> _THE PROBLEM_:
How many lines of the material below contain the string "pixels"? Case matters, and the reply should be only the number.

> _SUPPLIED DATA_:
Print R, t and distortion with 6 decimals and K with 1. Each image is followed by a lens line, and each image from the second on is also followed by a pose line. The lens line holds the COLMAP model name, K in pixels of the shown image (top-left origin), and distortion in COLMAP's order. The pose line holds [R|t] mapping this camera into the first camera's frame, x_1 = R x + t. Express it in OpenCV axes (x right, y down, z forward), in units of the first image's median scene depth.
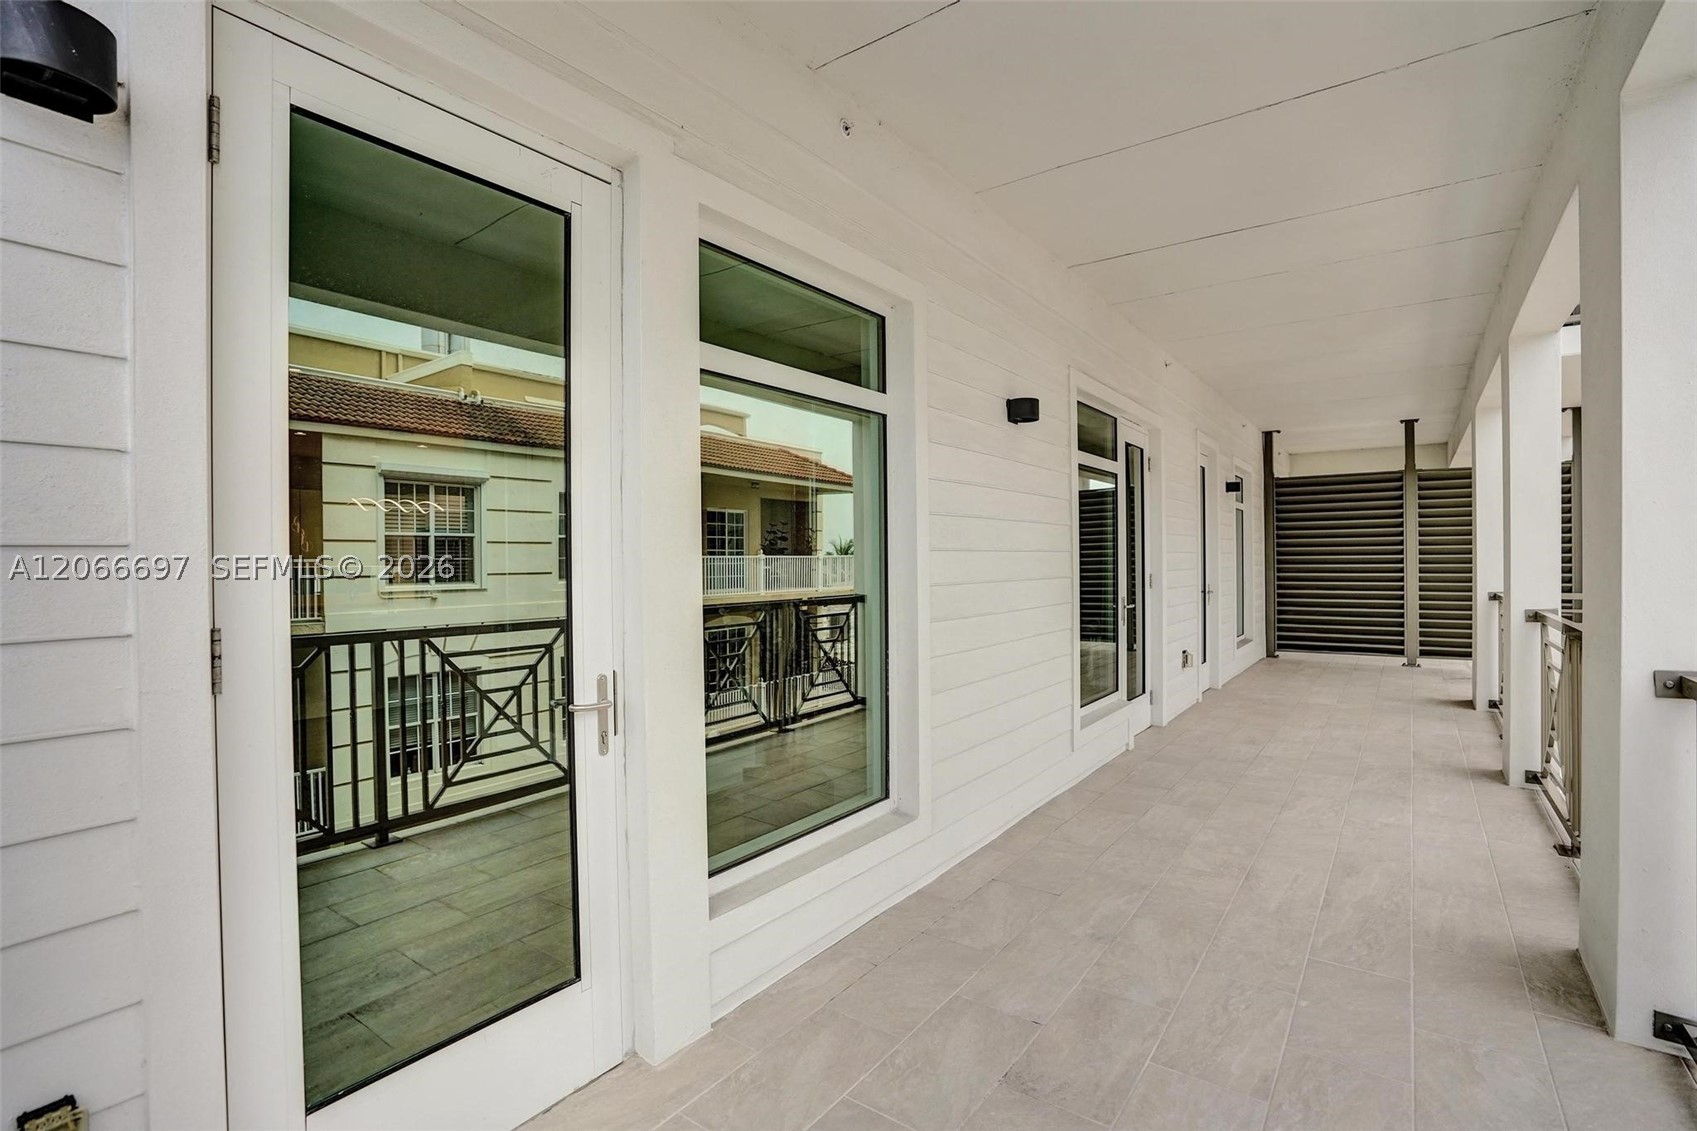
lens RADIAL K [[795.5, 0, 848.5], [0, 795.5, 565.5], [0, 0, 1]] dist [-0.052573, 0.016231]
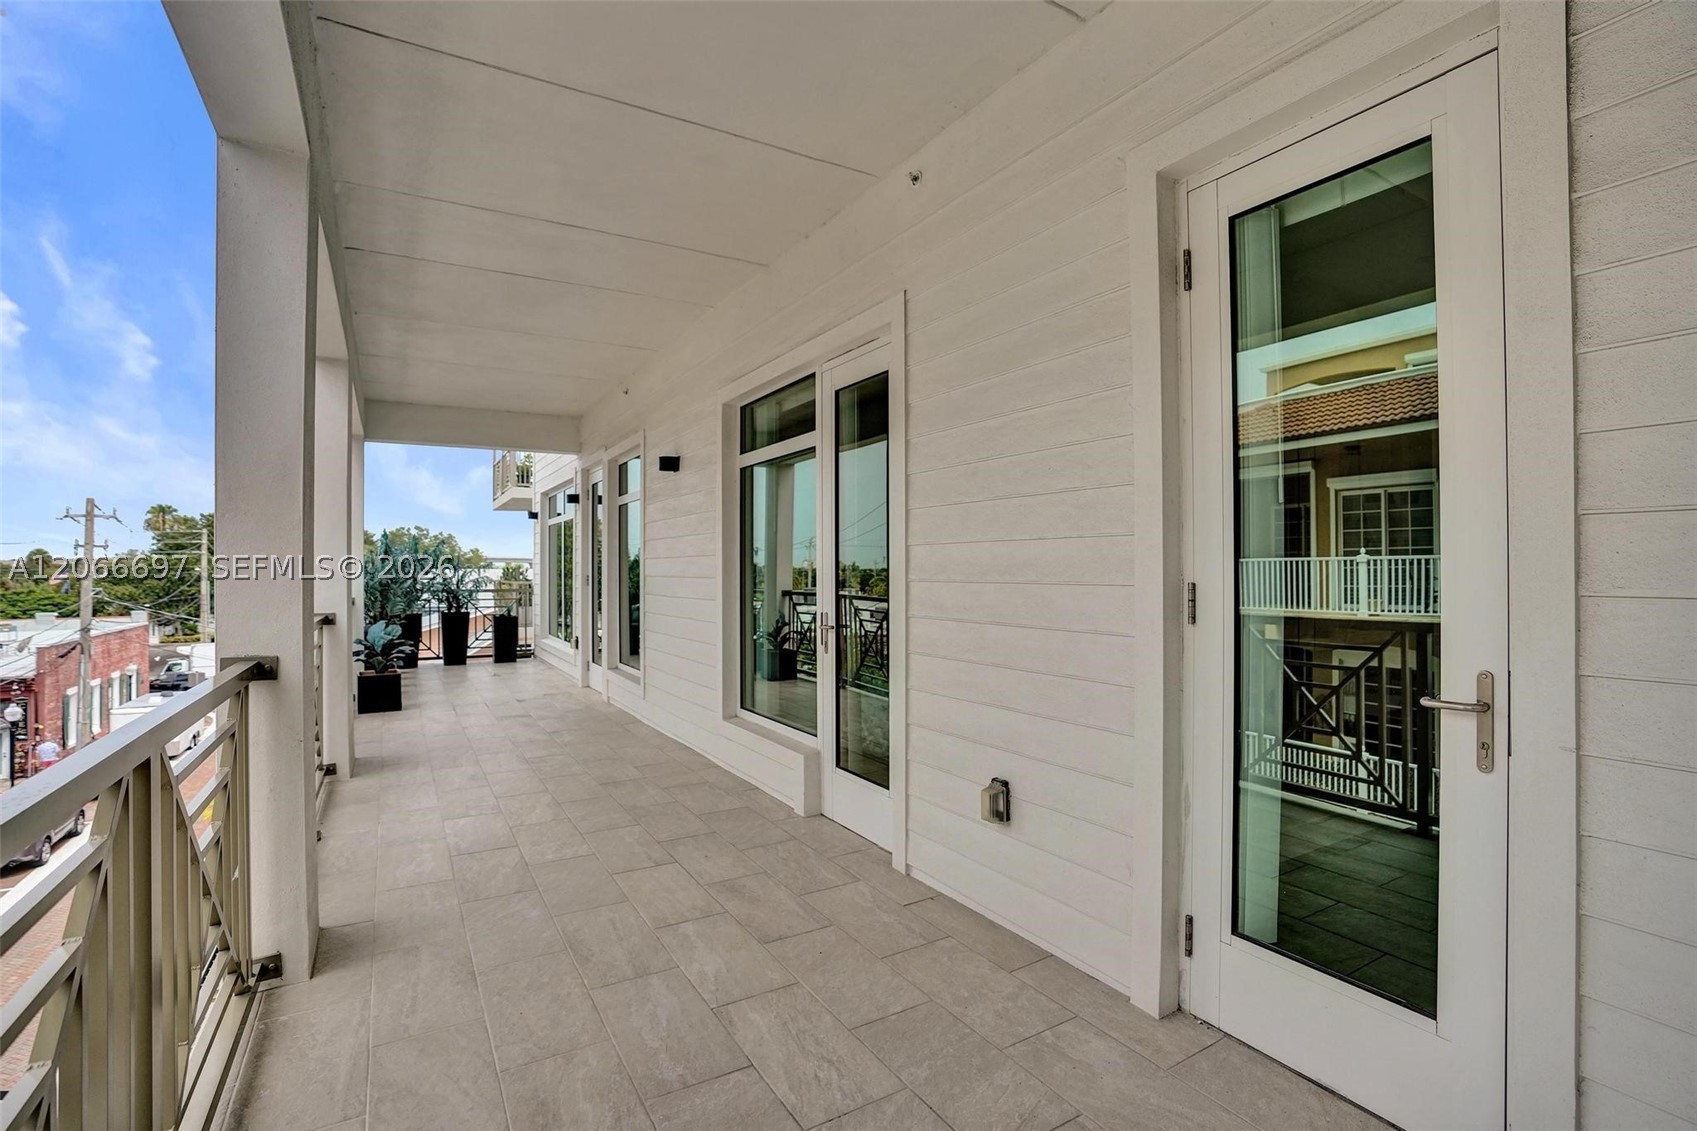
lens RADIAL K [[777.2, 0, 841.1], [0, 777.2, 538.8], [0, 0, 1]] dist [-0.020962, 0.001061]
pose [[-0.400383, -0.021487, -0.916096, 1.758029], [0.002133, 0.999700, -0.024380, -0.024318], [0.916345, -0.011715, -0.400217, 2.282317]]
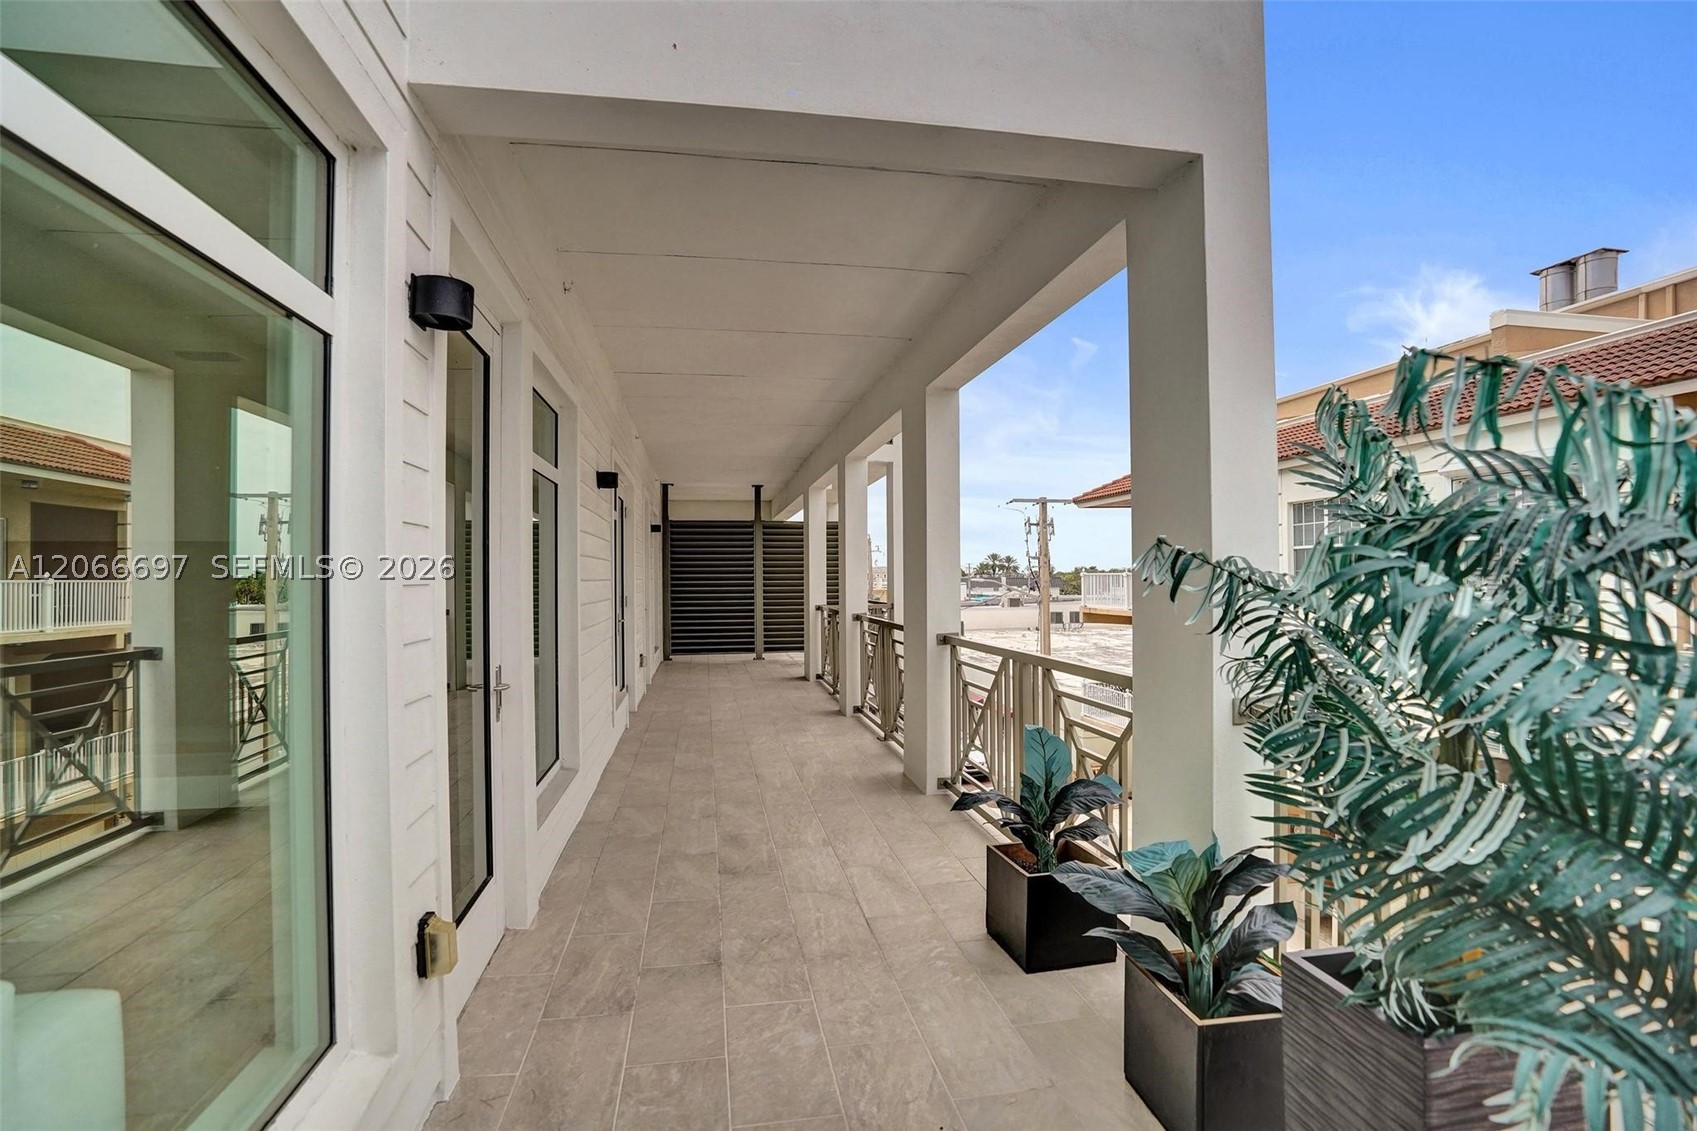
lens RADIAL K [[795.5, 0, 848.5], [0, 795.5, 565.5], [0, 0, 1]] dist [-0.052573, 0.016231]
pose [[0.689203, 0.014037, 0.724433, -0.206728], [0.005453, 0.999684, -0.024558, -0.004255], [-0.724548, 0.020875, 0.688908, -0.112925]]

---

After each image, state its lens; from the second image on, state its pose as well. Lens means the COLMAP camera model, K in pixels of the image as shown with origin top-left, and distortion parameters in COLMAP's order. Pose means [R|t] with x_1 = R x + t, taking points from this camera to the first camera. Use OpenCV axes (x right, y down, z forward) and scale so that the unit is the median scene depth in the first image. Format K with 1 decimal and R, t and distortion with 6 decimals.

> _RESPONSE AREA_:
2